攘夷には種類がある
文久二年、薩摩藩の実権を握る島津久光は、勅使の大原重徳に随行して江戸へ赴き、幕府に政治改革を要求しました。すでに横浜が開港され、貿易が盛んになってきた時期のことです。知識人たちは開国と貿易が歴史的必然であることを悟っていましたが、それでも「攘夷」はなくなりません。
一つは破約攘夷という考え方です。締結された通商条約は、いわゆる不平等条約(治外法権・協定関税)なので、いったん白紙に戻してから、改めて条約を結ぶべきだというのです。諸外国からすれば、有利な条件で締結した条約を、みすみす手放したりはしないでしょう。だから、いったん武力に訴えてでも外国人を追い出したのち、新たに対等な条約を結ぼうというのです。
もう一つは、大攘夷という考え方です。貿易を振興することで国力をつけ、充分な経済力と軍事力をつけてから世界万国と対等に交際することを目指すという堅実な路線です。この考え方も、日本の自主独立を保つため、外国の介入を防ぐという「攘夷」の範疇です。久光の考え方は大攘夷で、無闇に外国との間に摩擦を起こそうとする破約攘夷派の無謀な活動を抑止すべきだと考えていました。しかし、そうした考えは薩摩藩内部にも伝わっておらず、久光が京に滞在していた間に、久光の行動目的を破約攘夷のためと誤解した藩士らを鎮圧、薩摩藩士の同士討ちとなった寺田屋事件を引き起こしていました。
江戸での目的を遂げて
藩主の父といっても、無位無官の久光には幕閣と対等に話し合える資格がなく、勅使に随行することで、その資格を得ました。そして、安政の大獄で失脚していた一橋慶喜を将軍後見職に、同じく隠居を強制されていた越前福井藩の前藩主・松平春嶽を政事総裁職に就任させ、幕政改革の目的を果たしました。そのあとは勅使を京まで無事に帰せば、久光の政界デビューは大成功となったでしょう。しかし、その帰路に生麦事件を起こしてしまいます。

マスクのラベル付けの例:
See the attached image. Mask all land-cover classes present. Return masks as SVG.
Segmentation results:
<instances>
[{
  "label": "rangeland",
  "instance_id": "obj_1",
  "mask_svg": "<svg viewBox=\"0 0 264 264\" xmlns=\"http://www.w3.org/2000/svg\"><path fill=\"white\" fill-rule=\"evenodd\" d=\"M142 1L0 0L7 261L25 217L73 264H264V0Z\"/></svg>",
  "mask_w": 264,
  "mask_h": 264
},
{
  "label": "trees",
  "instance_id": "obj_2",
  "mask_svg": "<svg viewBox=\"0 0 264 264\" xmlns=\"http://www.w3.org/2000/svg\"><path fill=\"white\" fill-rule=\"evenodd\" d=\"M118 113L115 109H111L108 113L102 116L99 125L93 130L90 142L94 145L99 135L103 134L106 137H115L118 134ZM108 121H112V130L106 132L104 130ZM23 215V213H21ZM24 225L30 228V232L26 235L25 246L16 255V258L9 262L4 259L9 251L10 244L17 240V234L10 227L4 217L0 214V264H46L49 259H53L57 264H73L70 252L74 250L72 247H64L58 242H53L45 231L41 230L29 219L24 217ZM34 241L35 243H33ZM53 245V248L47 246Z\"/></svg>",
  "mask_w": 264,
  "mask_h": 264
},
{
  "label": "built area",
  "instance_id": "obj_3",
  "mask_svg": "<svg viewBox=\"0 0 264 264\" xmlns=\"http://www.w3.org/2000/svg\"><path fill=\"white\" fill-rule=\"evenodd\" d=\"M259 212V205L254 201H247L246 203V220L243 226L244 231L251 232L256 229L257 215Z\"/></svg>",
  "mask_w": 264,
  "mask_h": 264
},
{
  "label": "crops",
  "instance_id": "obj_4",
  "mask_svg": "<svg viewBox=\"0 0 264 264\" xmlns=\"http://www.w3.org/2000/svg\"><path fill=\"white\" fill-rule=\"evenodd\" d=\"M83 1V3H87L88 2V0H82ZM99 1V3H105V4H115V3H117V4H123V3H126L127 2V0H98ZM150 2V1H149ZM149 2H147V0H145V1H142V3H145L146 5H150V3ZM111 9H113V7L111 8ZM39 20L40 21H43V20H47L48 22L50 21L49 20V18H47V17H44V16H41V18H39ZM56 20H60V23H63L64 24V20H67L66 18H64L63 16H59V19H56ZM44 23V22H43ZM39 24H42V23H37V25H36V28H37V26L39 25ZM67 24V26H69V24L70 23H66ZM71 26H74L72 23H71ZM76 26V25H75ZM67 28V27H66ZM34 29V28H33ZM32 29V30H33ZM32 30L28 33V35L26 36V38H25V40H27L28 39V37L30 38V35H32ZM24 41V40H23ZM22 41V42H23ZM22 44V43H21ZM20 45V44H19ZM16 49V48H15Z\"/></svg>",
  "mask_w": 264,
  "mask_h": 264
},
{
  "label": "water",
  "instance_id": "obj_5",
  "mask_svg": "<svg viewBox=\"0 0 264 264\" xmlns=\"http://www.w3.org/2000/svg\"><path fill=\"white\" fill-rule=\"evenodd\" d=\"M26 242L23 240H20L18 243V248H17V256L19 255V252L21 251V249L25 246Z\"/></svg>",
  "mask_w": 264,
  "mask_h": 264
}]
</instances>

* * *

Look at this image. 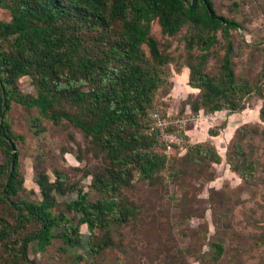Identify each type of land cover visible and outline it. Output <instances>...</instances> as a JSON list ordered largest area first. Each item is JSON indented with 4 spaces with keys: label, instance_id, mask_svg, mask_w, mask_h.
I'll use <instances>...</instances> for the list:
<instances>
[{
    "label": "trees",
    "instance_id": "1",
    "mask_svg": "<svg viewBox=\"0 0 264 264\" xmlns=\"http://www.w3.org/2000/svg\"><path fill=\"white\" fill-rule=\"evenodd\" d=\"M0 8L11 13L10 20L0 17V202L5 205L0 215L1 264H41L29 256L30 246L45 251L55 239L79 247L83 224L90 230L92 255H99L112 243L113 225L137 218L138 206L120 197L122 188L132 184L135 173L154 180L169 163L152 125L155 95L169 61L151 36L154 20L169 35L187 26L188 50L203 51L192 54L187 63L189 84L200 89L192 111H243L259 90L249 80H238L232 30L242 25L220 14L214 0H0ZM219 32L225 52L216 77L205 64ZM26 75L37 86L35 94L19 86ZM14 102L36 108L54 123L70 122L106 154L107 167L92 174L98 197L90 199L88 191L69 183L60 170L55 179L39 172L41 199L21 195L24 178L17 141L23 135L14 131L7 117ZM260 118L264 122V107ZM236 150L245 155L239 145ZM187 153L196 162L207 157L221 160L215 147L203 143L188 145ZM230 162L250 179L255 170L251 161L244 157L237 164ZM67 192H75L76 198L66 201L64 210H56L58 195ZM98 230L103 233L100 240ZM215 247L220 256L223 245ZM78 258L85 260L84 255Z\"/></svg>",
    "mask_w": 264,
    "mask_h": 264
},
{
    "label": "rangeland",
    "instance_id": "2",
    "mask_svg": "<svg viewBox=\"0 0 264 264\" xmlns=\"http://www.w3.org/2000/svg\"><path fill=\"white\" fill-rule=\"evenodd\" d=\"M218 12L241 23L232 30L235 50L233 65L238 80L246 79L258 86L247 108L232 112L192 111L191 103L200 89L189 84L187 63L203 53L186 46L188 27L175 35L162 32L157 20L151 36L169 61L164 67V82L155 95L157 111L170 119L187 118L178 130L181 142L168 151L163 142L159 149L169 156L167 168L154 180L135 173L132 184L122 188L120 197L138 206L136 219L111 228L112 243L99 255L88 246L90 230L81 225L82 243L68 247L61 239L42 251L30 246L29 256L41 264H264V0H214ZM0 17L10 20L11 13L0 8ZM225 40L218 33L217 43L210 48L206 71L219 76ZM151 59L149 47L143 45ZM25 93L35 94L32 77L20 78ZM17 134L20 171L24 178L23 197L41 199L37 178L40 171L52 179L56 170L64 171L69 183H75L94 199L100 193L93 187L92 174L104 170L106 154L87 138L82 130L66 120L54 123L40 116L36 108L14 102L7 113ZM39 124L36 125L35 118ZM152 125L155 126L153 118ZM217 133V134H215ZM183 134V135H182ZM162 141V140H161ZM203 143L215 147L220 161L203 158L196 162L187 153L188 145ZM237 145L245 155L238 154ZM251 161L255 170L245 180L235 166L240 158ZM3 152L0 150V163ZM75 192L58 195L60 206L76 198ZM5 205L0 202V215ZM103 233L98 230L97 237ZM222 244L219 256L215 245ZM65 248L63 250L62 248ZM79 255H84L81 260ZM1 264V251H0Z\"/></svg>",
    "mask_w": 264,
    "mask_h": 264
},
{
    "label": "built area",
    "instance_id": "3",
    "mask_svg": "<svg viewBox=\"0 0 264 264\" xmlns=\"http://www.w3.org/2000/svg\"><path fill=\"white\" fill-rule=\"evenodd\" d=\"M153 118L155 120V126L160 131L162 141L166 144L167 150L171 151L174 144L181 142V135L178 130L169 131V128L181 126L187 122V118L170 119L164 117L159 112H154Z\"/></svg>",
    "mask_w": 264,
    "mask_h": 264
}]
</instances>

### 課題の目的
上にある島津久光と攘夷についての本文のうち、「一つは破約攘夷という考え方で」から「事件を引き起こしていました。」までを一字一句変えずに書き写してください。

### 想定される解答
一つは破約攘夷という考え方です。締結された通商条約は、いわゆる不平等条約(治外法権・協定関税)なので、いったん白紙に戻してから、改めて条約を結ぶべきだというのです。諸外国からすれば、有利な条件で締結した条約を、みすみす手放したりはしないでしょう。だから、いったん武力に訴えてでも外国人を追い出したのち、新たに対等な条約を結ぼうというのです。
もう一つは、大攘夷という考え方です。貿易を振興することで国力をつけ、充分な経済力と軍事力をつけてから世界万国と対等に交際することを目指すという堅実な路線です。この考え方も、日本の自主独立を保つため、外国の介入を防ぐという「攘夷」の範疇です。久光の考え方は大攘夷で、無闇に外国との間に摩擦を起こそうとする破約攘夷派の無謀な活動を抑止すべきだと考えていました。しかし、そうした考えは薩摩藩内部にも伝わっておらず、久光が京に滞在していた間に、久光の行動目的を破約攘夷のためと誤解した藩士らを鎮圧、薩摩藩士の同士討ちとなった寺田屋事件を引き起こしていました。